A paper in Nature this week describes how a few mutations can alter the interactions between species in a biofilm from competitive to cooperative system. This is a great study that goes from start to finish on studying community interactions, looking at an evolved phenotype, and understanding the genetic and physiological basis for the adaptation. Acinetobacter sp. and Pseudomonas putida were raised in a carbon-limited environment with only benzyl alcohol as the carbon source. Acinetobacter can processes the benzyl alcohol, while P. putida is unable to. Acinetobacter takes up the bezyl alcohol and secretes benzoate that P. putida can then use as a carbon source.
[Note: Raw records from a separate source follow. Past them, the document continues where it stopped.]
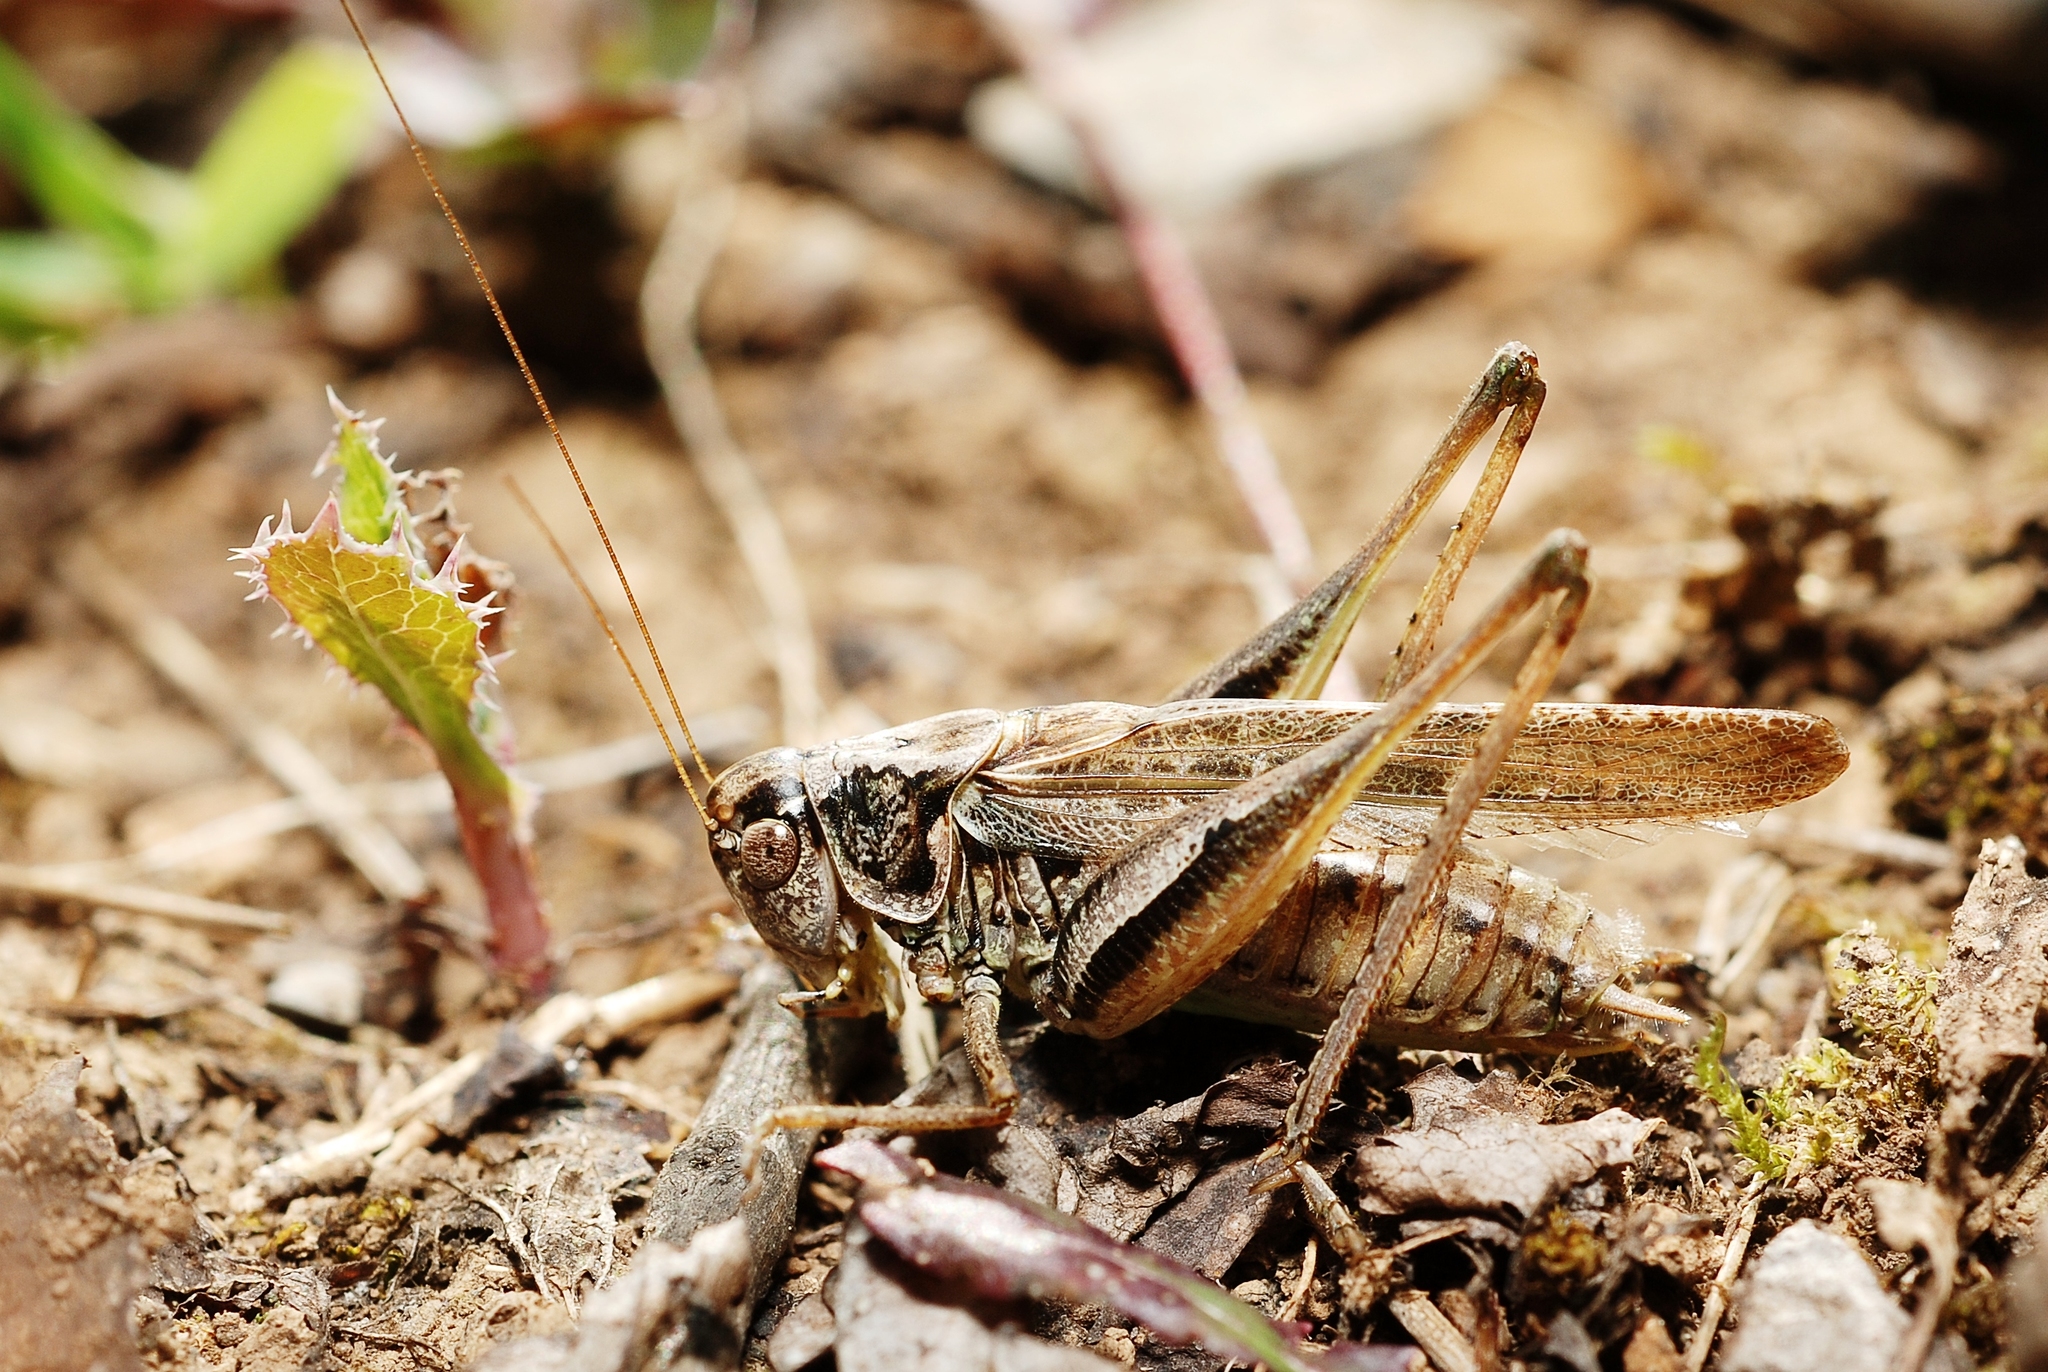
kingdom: Animalia
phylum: Arthropoda
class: Insecta
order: Orthoptera
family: Tettigoniidae
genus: Platycleis
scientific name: Platycleis albopunctata
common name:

The research group propagated these in chemostats and looked at different starting concentrations of the organisms. They found that evolved P. putida had a different morphology and did several experiments to determine the relative fitness of the derived and ancestral genotype. They went on to also map the mutations in P. putida and found two independent mutations in wapH (I think this is the right gene)—a gene involved in lipopolysaccharide (LPS) biosynthesis. They then engineered the ancestral strain to have a mutation in P. putida and found the rough colony phenotype morphology indistinguishable from the strain derived from experimental evolution. There are various evolutionary and niche adaptation implications arising from this study. One application to mycology is to how lichens evolved in that an algael cell and a fungal cell must communicate and cooperate.